Into the pause, Sylvia went first.
“How much do you know?” she asked Kline.
“Barrett made ExComm to create some fantasy dreamworld of a permanent majority white state,” Kline answered smoothly, “to this end, Blacks, Hispanics…”
He paused; she waited.
“Jews… are being either pushed across the border or murdered. No matter what end he may have in sight, Miss Fernandez,” he emphasized her surname, “this is genocide and you are abetting a war criminal.”
“I know.”
“You…” that caught him on the hop. “You do?”
“I was top of my class at Fordham Law. Did post-doc work at Yale. Clerked under Galen Reynolds in Tennessee,” not one to toot her own horn she spoke quickly to get to her point. “While I may have a Beaner surname it is because my grandfather came to the US from Manila from an aristocratic Spanish family who can trace our line back over five hundred years. This means two things…”
“One, I’m genetically whiter than you are; your ass is evacuated first!” The crass language was uncalled for but helped to make her point. “And, two: I know I am a war criminal, too. My sole defense against the inevitable tribunal is that I am trying to destroy ExComm from the inside!”
She watched Kline look to Thaad.
“Truth,” the laptop’s speakers said. He looked back.
“What can I do to help you, Miss Fernandez?”
Without a word she took her laptop out of her briefcase and woke it up. She tapped the three-gear icon while turning to Thaad.
“Take this over; call up the ‘Sunset’ file, please,” she asked.
“Mister Kline is to part of the inner circle, then?” those careful eyes asked.
“Inner…?” Kline began but stopped when Sylvia shook her head.
“Watch, read. Be older,” she’d learned that last from Thaad, “when the time comes, you and the rest of my cells must be in a position of strength to tell Austin that unless all – all, mind you! – vestiges of ExComm are expunged, you will ally yourselves with non-Texan powers. In your case, obviously, Mexico.”
The screen of Sylvia’s laptop flickered. Kline quickly took in the proposed ExComm self-congratulatory celebration; the commandeered cruise ship; it’s path into the Gulf of Mexico… a path marked with a red ‘X’ just before it was to turn east. He thought he understood, but…
“Explain,” he said.
“Over eighty-five percent of all our people will be on that ship. It’s going to sink and they are all going to die,” Sylvia replied.
“For a lawyer you use passive voice too much,” Kline retorted. “How is it going to sink? Did you come here for some magic weapon we don’t have to do that?!”
“No,” they both paused to look at Thaad’s image. “She did not. I will destroy the ship.”
“How?” Kline demanded.
“I both cannot and will not tell you that.”
Sylvia watched the Lab’s Director sit back, eyes hooded, obviously thinking. Wagering his life and that of the people here on what I and Thaad are saying. After a small eternity, he spoke.

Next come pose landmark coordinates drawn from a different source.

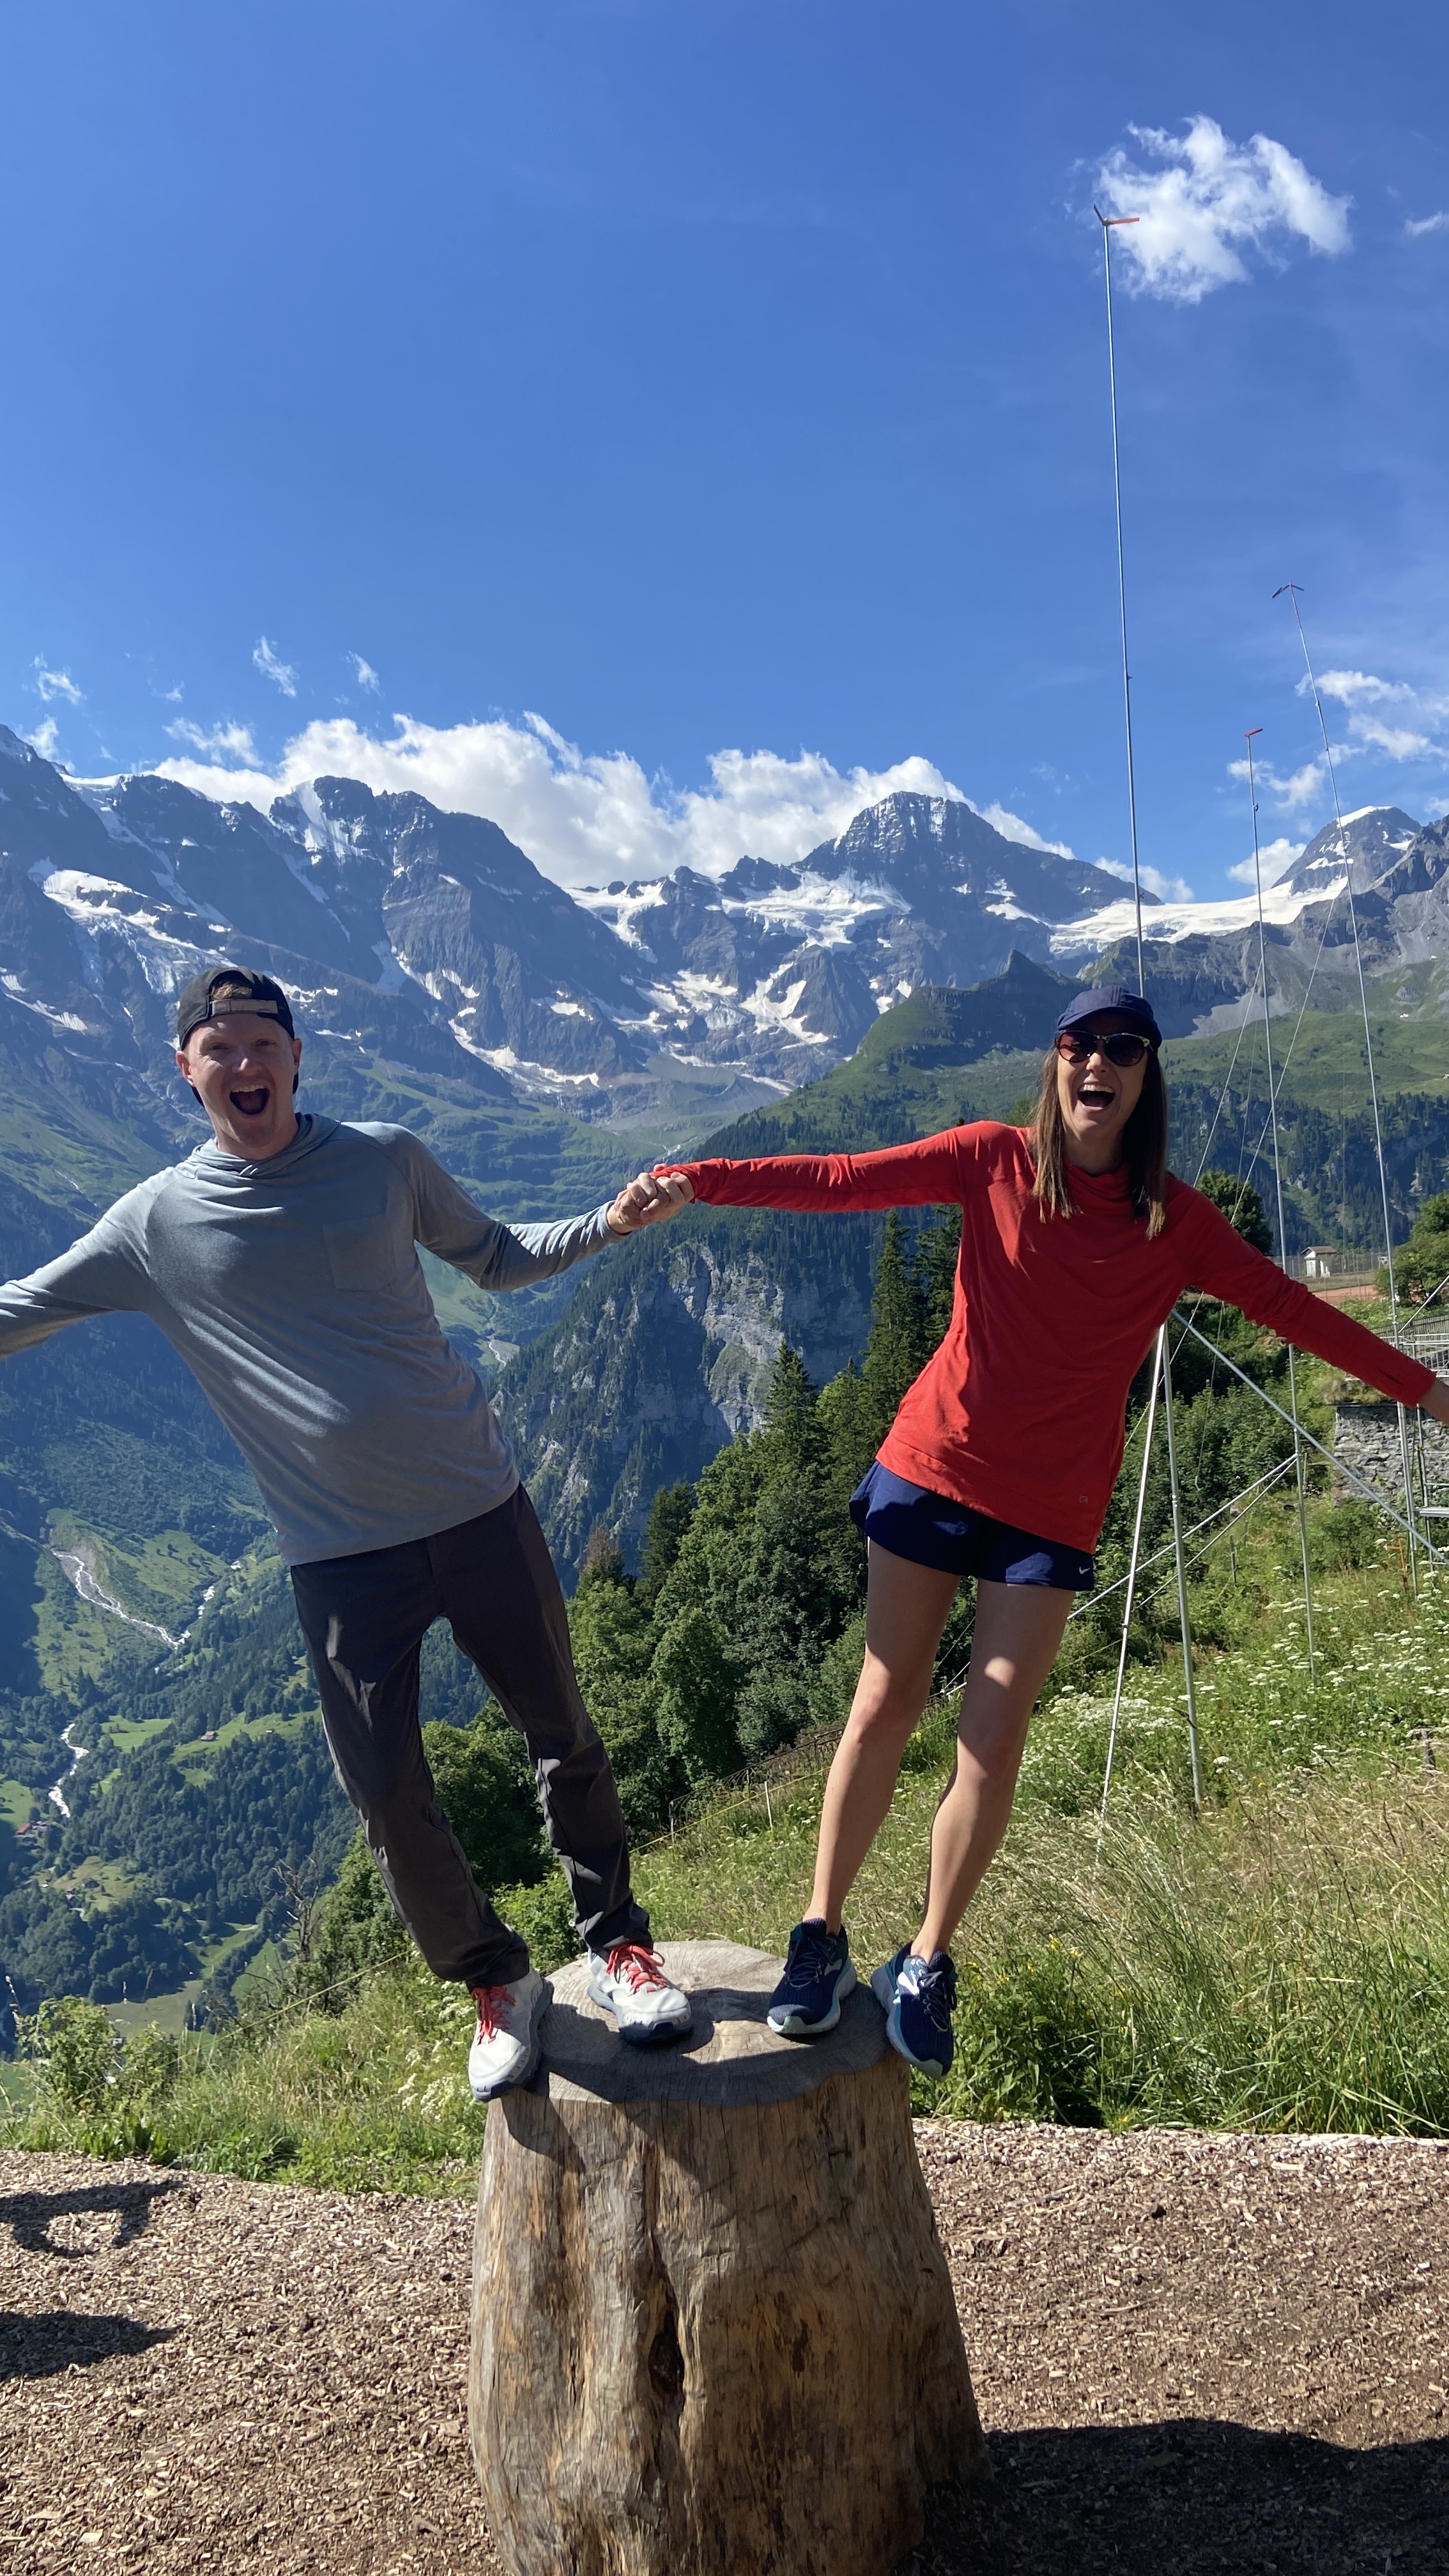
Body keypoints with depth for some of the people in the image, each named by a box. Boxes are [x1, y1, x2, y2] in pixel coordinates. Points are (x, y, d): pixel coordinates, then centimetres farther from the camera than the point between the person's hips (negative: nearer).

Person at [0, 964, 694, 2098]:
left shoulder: (385, 1159, 1)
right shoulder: (157, 1220, 0)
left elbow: (495, 1256, 13)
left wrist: (609, 1223, -1)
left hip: (481, 1509, 1)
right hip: (340, 1555, 0)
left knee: (563, 1736, 11)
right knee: (389, 1794, 2)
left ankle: (617, 1942, 32)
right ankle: (496, 1981, 28)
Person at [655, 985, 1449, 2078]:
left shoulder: (1178, 1220, 1)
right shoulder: (996, 1160, -2)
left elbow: (1289, 1305, 5)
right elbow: (843, 1179, -7)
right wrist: (691, 1179, -14)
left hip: (1051, 1507, 1)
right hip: (934, 1467, -1)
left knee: (994, 1740, -1)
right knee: (883, 1710, 1)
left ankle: (927, 1964, 18)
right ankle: (822, 1936, 17)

“Power is the only fact that matters in times like this,” he began carefully. “We’ve no military and only a few police.”
“Consider, Mister Kline,” she said softly, “that most in Austin will be glad to see the end of the Extraordinary Commission, as well. Everyone wants Greater Texas to be at peace.”
“’Greater…?’ So New Mexico is done for?”
“Absolutely. ExComm or no, this State is dead; it simply doesn’t know it yet. And, in one sense, Director Barrett is correct: culturally and socially, you and yours will fit better with Texas than Mexico.”
Another pause. Kline leaned forward to the table.
“Right. We’re in. What next?”
Sylvia was a bit surprised that he was confident to speak for both the thousands of the Lab and the surrounding community but didn’t want to make an issue of it now.
“But I do have one question, Thaad,” Kline went on. “You are obviously a genius hacker with a flair for power-politics, but really: why us? Why this elbow-end of the US and our Lab? Why do we matter so much?”
“As a child, Director Barrett spent most of his summers in Los Alamos; he is very aware of your importance,” the face on the laptop replied.
“Well!” Kline finally broke into a smile. “Isn’t that the coincidence!”
“Disabuse yourself of that right now, Daniel Kline,” Thaad said in a cold voice. “There are no such things.”